How to index HBase columns with binary data as SOLR fields?


I need to index my data stored in HBase rows. Obvious solution is to use Lily HBase indexer through replication and push results into SOLR collection.

The root of my problem is I have some 'short binary' columns in my HBase rows like MD5, CRC64, UUID and alike. Of course I store them as raw byte[] representation which saves me lot of space. But I need to index data based on some of such criteria storing actual representation. How to do so in correct way?

  • Currently I see in SOLR only BinaryField as appropriate SOLR field type.
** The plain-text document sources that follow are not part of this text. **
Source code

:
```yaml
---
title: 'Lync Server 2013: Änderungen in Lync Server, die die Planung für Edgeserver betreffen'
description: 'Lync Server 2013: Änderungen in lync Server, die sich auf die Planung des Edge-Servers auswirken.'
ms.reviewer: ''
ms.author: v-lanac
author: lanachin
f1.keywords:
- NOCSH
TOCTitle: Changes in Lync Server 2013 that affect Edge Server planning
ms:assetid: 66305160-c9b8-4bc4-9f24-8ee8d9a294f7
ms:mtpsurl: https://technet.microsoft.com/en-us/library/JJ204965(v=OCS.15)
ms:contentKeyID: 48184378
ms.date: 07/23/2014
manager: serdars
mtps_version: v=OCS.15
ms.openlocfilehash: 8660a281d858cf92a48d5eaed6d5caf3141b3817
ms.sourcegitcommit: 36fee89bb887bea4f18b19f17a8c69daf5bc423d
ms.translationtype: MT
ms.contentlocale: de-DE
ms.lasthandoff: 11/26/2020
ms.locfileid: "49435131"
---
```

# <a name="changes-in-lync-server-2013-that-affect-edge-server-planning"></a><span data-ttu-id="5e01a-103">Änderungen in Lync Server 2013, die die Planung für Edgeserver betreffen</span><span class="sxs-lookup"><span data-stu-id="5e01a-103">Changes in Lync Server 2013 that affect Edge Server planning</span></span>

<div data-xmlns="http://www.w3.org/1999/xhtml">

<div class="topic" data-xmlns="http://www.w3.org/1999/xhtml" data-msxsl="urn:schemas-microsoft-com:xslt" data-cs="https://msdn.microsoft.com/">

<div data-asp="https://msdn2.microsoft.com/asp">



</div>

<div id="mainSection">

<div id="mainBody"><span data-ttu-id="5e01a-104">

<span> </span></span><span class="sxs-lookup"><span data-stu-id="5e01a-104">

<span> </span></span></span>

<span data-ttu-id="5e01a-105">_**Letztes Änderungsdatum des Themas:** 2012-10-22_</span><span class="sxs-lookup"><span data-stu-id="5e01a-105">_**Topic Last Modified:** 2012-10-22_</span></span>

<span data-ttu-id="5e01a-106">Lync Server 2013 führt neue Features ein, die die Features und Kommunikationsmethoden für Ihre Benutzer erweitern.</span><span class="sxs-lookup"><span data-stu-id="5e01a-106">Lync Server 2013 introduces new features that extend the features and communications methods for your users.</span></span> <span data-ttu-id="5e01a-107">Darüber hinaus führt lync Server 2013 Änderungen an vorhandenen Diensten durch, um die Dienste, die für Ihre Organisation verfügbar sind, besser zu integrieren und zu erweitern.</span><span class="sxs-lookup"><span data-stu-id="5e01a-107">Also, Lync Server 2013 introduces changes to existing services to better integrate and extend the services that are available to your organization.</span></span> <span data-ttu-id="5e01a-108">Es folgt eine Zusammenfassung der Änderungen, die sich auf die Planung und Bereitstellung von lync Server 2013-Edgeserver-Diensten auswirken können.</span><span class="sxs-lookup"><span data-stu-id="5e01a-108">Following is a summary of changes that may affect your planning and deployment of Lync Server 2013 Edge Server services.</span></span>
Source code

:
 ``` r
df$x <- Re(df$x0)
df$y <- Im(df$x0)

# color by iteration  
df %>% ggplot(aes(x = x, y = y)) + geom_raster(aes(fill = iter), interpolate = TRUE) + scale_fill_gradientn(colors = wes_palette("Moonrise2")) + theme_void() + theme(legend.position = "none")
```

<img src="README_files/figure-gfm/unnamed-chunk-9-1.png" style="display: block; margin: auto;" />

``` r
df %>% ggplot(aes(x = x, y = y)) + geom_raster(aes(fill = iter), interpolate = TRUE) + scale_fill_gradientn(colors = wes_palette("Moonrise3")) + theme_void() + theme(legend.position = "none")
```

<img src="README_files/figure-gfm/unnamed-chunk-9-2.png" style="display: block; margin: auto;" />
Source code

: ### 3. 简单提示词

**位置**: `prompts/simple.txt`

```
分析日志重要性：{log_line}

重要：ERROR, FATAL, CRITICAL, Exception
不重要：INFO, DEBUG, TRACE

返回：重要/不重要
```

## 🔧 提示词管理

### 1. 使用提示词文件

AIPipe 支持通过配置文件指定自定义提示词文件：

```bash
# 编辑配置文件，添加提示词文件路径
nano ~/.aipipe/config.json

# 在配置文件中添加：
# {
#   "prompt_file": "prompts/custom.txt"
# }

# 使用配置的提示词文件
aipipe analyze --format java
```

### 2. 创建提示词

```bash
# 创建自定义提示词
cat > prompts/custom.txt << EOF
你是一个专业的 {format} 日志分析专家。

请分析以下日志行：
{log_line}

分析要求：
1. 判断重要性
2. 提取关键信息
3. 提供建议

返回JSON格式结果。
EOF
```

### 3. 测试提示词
But it requires HBase column content to be Base64 encoded and Lily HBase indexer doesn't look like solution to support this.
  • The only option I see through Lily HBase indexer is to configure columns mapping as bigDecimal. Is it applicable in this case? As I understand string itself is not an option.
  • If I use MorphLine, I can base on extractHBaseCells command from Cloudera and type byte[] which is promised to be just transparent pipe. But what should I do with extracted column data to receive SOLR binary field?
  • What about to save lexicographical order for such a binary fields in index after mapping? I'd consider option to map byte[] as sequence for 2-digit hex numbers but is there some good way to map in such way?

Solution

  • Received working solution:

    • Lily HBase indexer is configured for row mapping type. The result is document ID (unique key) being HBase row key.
    • HBase row key with binary data is formatted in this case based on Lily HBase indexer configuration where unique key formatter is set to 'com.ngdata.hbaseindexer.uniquekey.HexUniqueKeyFormatter`. This resulted document ID ('id') SOLR field as sequence of lowercase hex digit string matching row key binary representation. Probably can be better but at least works as expected. Note 'id' SOLR field is of type string here.
    • Binary cells are transformed by Morphline based on extractHBaseCells command from Cloudera Search. Mapping with type byte[] is used which happened to produce exactly Base64 encoded fields.

    UPDATE 1:

    • Added HBASE_INDEXER_CLASSPATH environment configuration for HBase indexer and additional class extending com.ngdata.hbaseindexer.uniquekey.BaseUniqueKeyFormatter which now performs Base64 encoding for unique key so it can be declared as BinaryField. This finally did ALL things I demand from indexer. So now SOLR receives correct 'update' requests with Base64-encoded 'id' field and fields mapped from other needed columns.

    UPDATE 2:

    • After played enough with solr.BinaryField I came to just plain solr.StrField for everything that I need to index AS IS. In case of binary bytes strings like hashes they are transformed into sequence of lowercase hex digits, 2 digits per byte. Maybe not the best in term of performance but looks most portable and flexible. For 'just stored' fields I already have Base64 encoder but I don't fields in SOLR if I don't index them.